| WHAT IS REQUIRED |
Check each line of the listing for the string "doing", then state how many lines have it. Only the number is wanted.

[DATA FOR THIS TASK Boundary: Start]

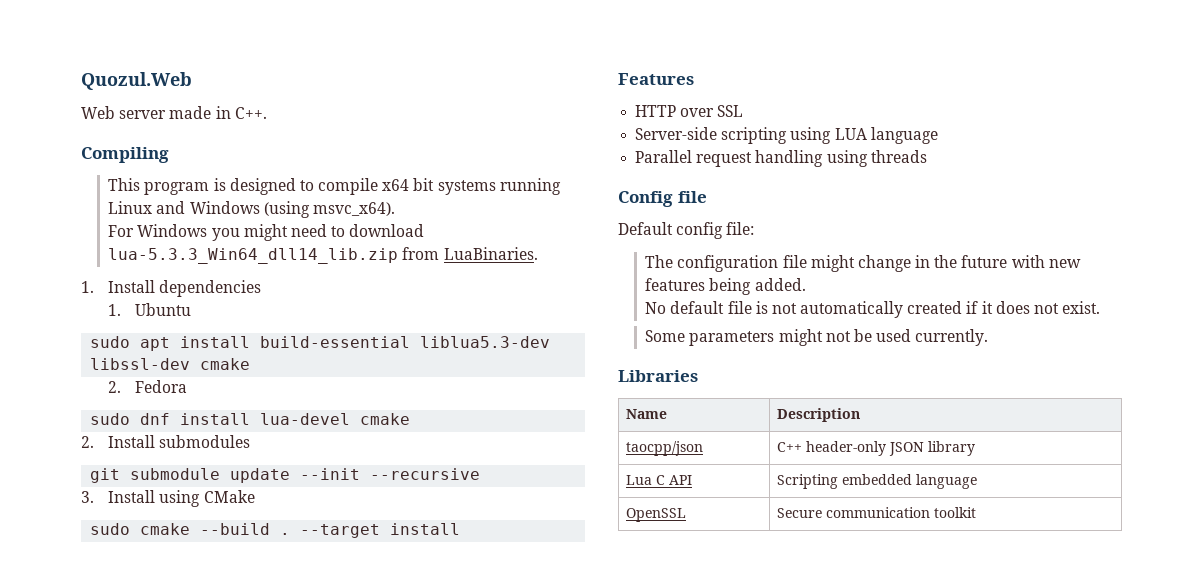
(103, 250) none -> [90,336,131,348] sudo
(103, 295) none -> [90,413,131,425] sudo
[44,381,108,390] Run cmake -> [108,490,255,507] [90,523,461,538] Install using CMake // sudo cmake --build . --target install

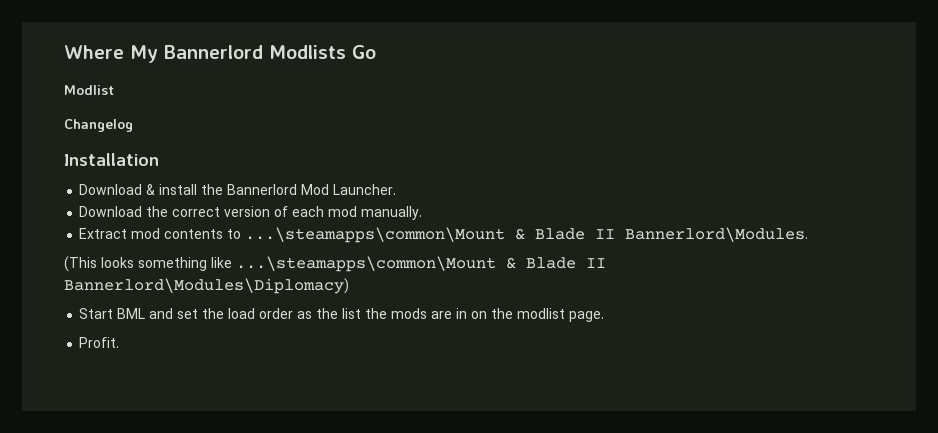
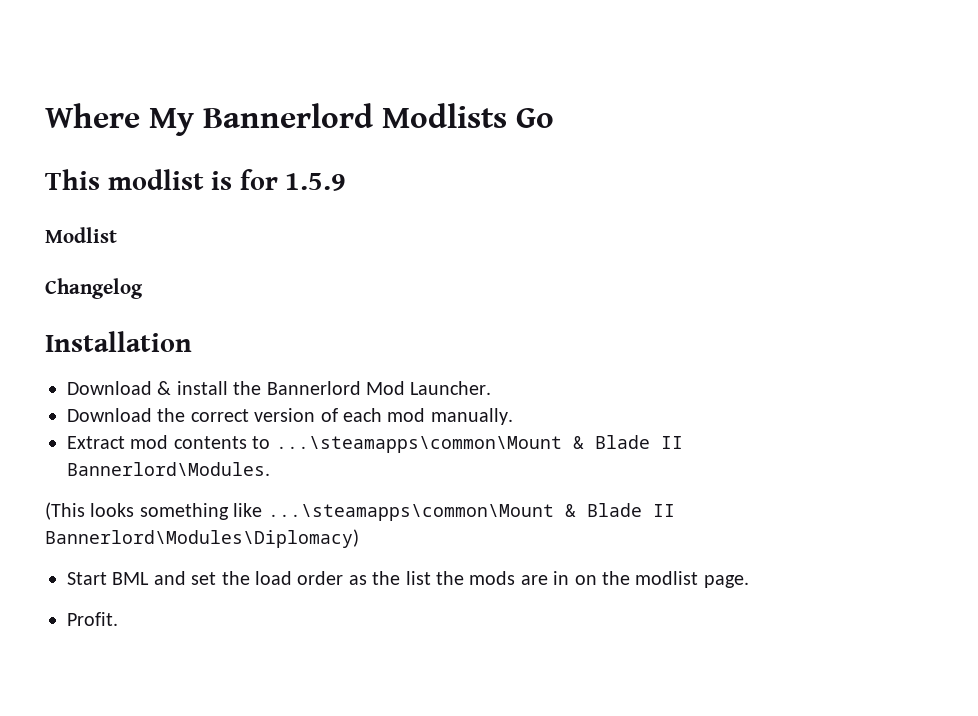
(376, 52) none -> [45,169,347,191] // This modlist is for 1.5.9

[DATA FOR THIS TASK Boundary: End]
[DATA FOR THIS TASK Boundary: Start]

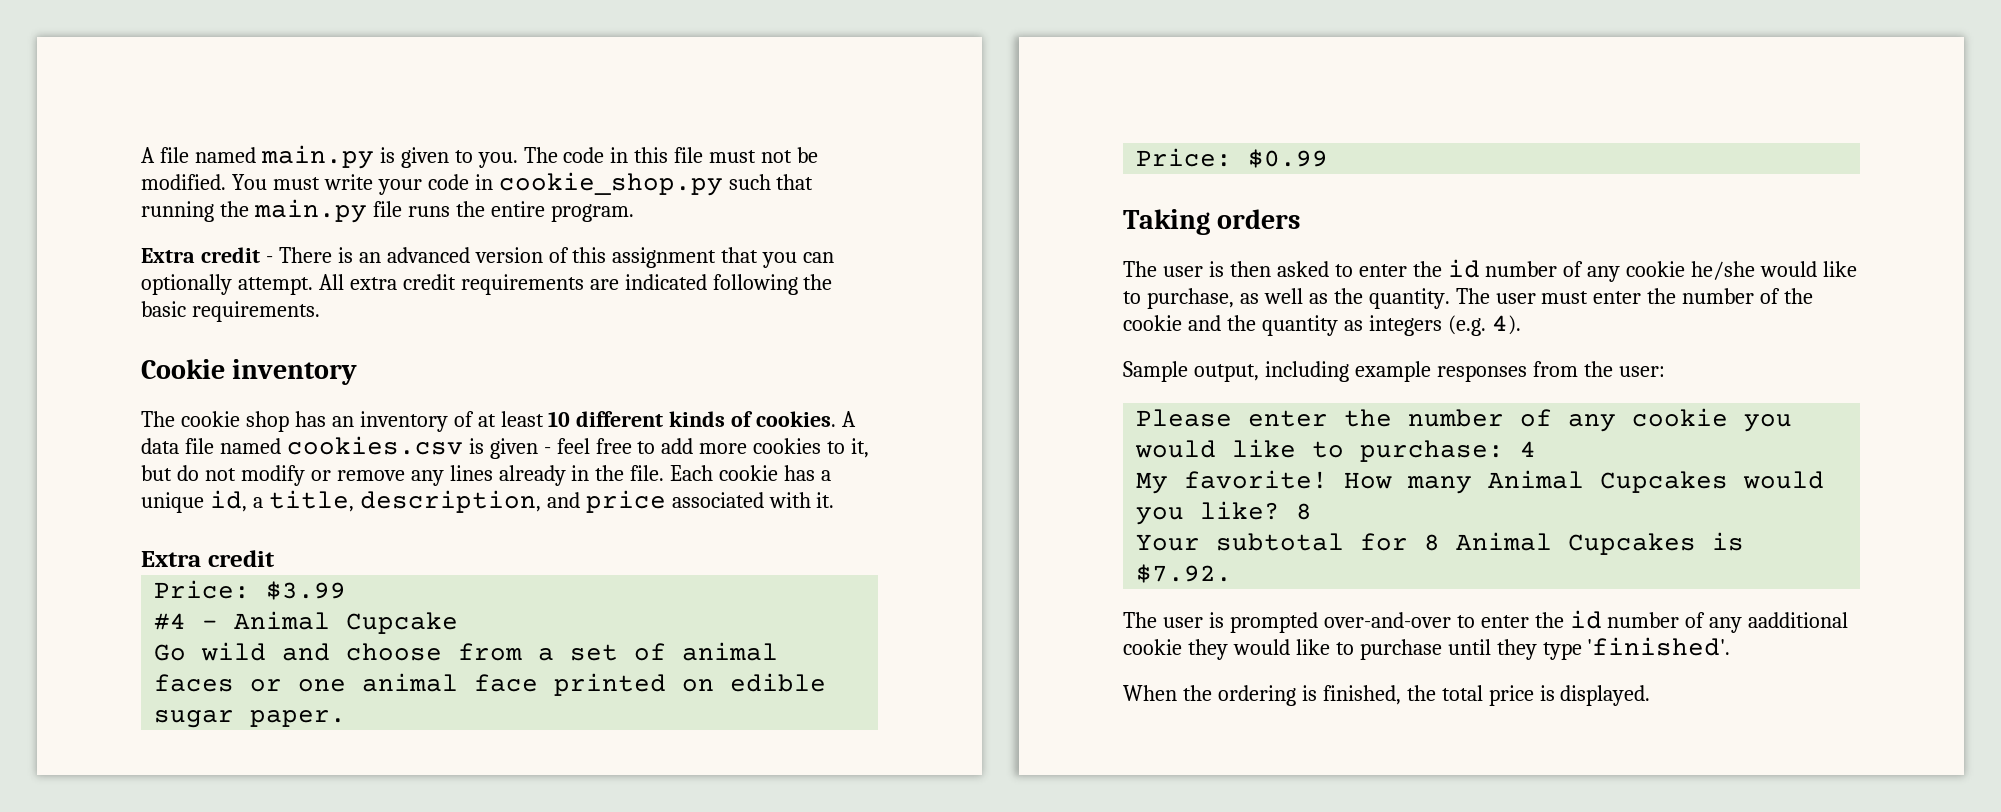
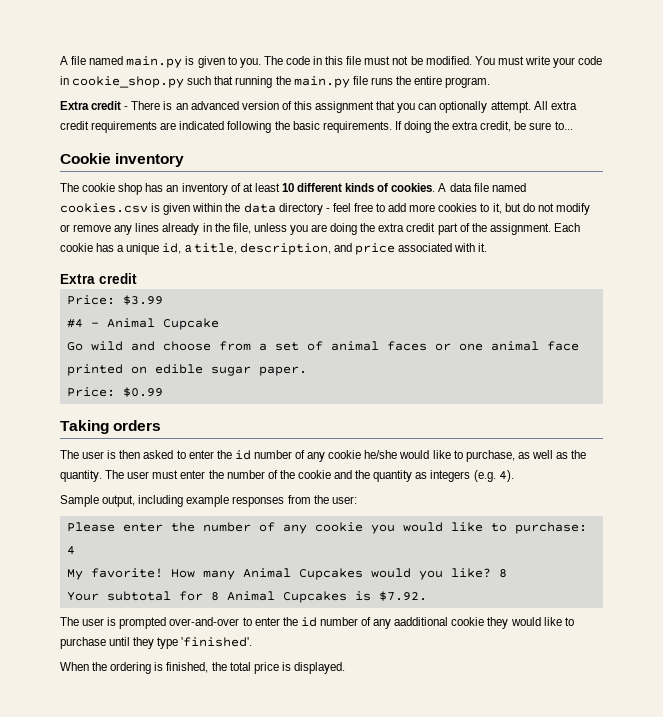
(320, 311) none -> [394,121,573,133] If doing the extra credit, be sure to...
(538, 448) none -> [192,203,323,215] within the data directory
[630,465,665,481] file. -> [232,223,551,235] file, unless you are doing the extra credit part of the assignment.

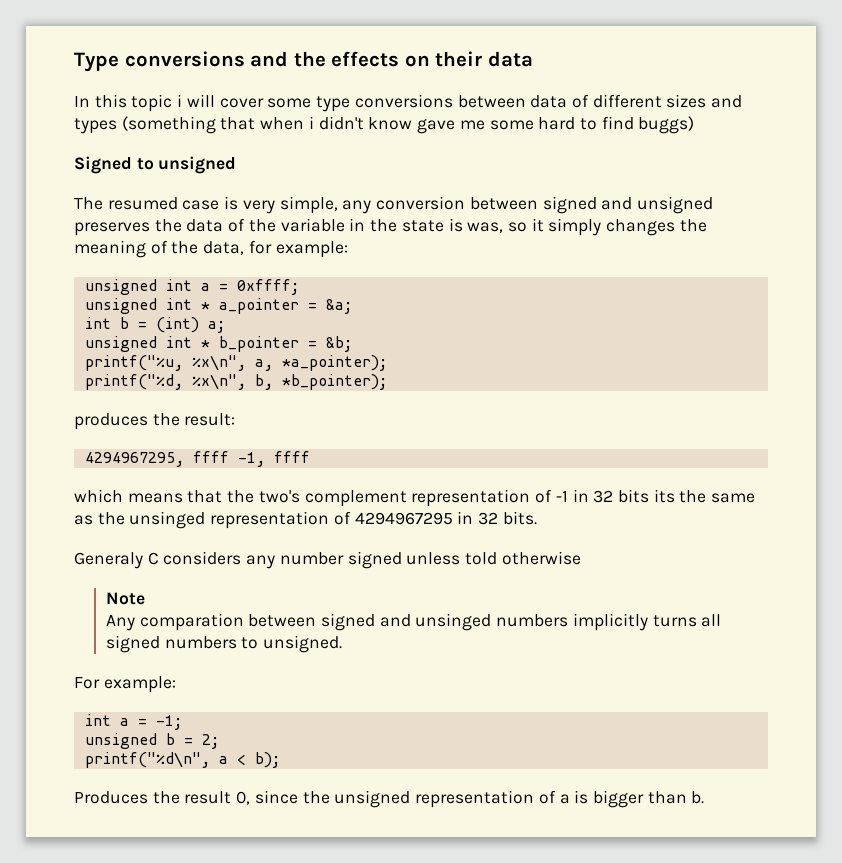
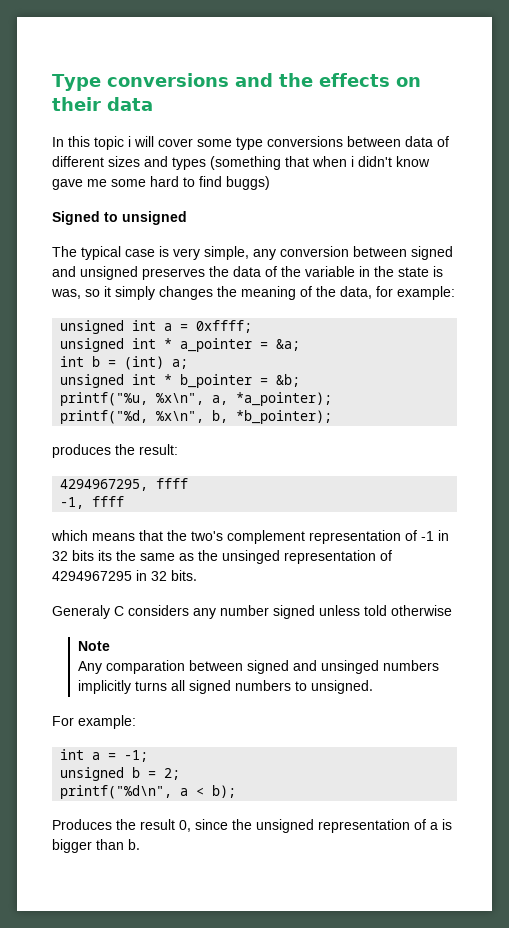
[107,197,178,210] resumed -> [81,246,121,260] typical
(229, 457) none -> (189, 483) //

[DATA FOR THIS TASK Boundary: End]

| RESULT OF THIS TASK |
2